Directions for this task: Please show every line in the entries below that includes the word "reclamaciones".

BEGIN Data provided

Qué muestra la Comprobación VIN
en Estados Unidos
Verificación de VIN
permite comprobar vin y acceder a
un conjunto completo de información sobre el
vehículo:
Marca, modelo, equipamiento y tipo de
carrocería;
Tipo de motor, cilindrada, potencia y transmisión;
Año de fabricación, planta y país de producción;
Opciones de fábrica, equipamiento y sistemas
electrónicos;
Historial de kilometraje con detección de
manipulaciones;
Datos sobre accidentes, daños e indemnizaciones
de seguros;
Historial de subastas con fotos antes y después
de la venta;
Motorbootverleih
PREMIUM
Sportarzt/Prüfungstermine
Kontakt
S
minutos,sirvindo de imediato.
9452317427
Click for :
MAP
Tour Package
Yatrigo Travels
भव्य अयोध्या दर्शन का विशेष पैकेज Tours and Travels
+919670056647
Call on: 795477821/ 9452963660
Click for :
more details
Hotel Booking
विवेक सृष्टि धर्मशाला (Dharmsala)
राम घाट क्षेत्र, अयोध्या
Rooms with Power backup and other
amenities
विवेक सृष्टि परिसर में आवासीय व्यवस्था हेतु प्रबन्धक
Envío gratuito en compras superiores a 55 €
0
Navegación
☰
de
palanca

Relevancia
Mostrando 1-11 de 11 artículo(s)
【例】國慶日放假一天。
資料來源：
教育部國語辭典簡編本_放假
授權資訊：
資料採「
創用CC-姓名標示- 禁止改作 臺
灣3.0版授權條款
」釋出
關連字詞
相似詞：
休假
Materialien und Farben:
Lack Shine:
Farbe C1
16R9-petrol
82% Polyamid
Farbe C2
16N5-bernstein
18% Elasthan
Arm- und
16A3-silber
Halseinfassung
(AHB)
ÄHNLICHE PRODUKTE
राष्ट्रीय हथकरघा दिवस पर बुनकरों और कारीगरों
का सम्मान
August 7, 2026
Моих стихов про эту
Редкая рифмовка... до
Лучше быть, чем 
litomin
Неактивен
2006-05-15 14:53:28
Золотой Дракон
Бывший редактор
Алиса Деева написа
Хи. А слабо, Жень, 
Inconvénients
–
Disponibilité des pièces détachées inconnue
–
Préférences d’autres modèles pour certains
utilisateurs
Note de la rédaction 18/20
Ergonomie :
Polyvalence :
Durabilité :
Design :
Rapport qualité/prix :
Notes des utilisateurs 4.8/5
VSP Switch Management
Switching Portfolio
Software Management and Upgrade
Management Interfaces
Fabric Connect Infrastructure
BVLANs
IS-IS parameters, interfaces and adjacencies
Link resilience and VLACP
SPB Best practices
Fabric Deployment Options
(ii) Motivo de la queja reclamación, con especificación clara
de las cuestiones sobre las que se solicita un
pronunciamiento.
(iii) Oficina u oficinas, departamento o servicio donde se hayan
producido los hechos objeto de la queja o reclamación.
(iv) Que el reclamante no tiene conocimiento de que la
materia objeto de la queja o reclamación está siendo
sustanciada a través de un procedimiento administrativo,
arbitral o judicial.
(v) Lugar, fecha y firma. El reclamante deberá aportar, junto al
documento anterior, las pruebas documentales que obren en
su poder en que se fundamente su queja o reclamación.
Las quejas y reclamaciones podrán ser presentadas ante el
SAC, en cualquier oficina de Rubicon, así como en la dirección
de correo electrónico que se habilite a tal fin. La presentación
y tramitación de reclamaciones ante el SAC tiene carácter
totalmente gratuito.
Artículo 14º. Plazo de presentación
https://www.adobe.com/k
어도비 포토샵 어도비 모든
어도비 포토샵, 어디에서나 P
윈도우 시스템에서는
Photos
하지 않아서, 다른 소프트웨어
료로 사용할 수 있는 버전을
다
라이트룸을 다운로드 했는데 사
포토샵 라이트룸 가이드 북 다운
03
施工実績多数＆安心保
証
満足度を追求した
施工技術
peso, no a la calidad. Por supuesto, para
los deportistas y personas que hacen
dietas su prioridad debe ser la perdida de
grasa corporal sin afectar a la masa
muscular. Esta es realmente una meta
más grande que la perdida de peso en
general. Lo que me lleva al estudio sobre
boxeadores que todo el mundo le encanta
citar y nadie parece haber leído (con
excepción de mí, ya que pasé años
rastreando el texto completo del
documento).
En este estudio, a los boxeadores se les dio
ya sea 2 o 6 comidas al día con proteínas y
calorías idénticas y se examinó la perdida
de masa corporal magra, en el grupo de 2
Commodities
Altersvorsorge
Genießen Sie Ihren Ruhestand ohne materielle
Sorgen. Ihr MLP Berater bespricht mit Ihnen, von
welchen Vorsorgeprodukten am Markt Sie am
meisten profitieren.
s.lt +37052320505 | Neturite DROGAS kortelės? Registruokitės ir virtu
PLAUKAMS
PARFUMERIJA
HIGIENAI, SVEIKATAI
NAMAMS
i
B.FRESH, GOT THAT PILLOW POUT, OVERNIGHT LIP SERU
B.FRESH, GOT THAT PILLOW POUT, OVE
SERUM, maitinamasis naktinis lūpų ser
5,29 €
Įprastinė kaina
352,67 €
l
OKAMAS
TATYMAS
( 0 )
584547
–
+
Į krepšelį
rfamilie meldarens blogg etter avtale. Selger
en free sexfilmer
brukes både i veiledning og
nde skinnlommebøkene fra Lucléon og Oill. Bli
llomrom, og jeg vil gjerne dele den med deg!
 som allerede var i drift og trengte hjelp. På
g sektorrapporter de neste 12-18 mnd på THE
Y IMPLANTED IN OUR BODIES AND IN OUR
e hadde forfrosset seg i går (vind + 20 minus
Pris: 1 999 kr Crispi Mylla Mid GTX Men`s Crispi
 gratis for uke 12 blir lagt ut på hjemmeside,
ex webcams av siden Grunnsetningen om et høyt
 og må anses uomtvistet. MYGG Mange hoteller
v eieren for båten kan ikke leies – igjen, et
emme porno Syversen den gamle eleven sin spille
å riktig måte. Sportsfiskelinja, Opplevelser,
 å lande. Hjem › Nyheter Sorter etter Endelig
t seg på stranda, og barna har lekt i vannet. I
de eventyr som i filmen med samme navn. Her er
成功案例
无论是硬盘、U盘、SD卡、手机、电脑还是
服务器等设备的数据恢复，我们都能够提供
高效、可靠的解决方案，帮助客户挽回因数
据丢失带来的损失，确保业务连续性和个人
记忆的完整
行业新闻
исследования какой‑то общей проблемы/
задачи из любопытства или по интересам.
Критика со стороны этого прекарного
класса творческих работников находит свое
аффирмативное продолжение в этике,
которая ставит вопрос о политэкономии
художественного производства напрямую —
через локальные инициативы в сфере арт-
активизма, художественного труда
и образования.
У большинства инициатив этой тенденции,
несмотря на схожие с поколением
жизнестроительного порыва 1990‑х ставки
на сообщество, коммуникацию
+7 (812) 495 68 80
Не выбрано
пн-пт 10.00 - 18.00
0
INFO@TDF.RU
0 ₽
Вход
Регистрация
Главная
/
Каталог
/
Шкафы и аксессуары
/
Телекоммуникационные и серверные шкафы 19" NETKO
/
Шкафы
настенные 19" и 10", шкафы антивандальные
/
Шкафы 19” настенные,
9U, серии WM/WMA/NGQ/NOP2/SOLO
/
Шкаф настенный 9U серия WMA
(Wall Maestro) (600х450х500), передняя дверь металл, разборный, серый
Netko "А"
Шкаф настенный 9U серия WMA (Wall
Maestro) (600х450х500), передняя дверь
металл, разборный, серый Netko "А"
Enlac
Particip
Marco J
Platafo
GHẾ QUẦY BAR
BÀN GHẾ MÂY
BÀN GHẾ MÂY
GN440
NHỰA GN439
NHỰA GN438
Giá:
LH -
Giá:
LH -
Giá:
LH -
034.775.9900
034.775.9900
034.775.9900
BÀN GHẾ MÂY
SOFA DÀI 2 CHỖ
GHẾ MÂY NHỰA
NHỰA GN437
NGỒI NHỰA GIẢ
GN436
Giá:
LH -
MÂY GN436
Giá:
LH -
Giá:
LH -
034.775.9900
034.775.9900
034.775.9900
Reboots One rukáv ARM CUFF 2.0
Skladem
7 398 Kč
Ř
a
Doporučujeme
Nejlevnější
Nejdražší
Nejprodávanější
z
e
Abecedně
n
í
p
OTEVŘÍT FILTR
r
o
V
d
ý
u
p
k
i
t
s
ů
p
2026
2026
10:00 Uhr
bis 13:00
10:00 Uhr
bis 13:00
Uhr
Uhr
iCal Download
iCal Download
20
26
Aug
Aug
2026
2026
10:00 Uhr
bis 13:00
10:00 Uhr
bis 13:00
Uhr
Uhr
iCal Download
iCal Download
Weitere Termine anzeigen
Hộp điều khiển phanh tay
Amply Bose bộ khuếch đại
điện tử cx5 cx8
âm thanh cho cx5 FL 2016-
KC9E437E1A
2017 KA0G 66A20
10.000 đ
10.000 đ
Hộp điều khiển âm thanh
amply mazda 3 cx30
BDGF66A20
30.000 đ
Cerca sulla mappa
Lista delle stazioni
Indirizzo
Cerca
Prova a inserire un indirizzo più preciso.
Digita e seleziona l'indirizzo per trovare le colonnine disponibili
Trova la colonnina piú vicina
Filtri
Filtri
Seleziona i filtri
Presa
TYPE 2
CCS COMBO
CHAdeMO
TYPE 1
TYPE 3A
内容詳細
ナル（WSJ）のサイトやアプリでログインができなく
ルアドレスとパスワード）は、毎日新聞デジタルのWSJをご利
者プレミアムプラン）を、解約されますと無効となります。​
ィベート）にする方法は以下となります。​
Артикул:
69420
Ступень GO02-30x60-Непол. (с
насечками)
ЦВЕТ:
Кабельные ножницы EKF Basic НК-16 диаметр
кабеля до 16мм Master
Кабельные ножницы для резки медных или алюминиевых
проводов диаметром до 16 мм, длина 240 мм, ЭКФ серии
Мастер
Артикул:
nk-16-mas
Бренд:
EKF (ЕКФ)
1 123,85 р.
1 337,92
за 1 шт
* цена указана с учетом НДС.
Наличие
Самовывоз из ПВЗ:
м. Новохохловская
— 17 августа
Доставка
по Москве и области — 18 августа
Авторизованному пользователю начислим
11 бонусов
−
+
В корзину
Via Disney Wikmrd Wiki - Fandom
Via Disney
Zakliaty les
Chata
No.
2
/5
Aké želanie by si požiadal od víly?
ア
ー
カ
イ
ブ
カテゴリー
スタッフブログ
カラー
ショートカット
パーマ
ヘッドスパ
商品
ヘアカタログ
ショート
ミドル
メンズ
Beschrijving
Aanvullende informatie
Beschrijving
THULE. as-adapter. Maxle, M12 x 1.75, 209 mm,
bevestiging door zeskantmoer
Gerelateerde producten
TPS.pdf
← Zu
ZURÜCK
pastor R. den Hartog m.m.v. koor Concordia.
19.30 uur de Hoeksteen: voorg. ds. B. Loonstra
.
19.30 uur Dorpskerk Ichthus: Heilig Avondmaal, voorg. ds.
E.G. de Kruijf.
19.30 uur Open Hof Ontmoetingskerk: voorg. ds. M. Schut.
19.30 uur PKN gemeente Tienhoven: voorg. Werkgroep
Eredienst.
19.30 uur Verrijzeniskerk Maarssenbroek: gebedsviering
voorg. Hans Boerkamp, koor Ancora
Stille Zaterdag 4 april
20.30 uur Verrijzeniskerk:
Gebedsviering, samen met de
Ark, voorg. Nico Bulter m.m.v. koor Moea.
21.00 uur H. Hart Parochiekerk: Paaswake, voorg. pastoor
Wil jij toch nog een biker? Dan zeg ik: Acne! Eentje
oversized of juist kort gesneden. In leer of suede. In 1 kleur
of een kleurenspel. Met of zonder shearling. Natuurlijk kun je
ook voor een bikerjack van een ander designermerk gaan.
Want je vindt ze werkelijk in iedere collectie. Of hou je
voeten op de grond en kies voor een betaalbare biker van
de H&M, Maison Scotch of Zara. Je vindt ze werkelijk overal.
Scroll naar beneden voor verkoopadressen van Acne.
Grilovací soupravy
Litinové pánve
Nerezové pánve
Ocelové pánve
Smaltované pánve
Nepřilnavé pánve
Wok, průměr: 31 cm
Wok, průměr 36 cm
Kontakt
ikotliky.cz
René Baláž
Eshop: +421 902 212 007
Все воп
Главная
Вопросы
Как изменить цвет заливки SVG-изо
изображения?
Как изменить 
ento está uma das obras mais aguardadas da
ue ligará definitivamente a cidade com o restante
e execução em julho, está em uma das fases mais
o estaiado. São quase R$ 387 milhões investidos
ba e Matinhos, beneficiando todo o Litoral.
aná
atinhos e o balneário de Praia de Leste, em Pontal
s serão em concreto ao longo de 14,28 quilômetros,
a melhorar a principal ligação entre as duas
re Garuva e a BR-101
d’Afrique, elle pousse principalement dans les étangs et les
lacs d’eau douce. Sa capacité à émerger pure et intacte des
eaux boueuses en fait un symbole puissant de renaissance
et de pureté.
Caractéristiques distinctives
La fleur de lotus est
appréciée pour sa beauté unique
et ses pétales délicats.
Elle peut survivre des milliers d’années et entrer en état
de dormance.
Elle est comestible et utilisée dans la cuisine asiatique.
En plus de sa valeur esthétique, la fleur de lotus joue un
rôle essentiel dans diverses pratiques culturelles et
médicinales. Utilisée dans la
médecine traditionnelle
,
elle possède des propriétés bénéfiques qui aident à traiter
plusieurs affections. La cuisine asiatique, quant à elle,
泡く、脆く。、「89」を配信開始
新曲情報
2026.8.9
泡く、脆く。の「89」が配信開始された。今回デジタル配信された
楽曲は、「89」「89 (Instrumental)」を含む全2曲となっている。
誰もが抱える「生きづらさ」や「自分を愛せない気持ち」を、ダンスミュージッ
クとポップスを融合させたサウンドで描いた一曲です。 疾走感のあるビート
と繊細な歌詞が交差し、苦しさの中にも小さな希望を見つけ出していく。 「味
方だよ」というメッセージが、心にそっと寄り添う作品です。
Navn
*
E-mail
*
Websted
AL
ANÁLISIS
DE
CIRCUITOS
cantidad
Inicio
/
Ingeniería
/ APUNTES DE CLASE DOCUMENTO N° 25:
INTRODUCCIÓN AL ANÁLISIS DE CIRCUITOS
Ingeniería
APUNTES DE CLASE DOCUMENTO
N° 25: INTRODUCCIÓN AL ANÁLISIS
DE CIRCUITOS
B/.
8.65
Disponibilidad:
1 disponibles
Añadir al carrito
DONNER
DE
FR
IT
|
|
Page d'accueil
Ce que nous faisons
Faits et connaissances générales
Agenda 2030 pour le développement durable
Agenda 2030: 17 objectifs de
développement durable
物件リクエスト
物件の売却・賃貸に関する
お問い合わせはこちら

END Data provided

Completed task:
Las quejas y reclamaciones podrán ser presentadas ante el
y tramitación de reclamaciones ante el SAC tiene carácter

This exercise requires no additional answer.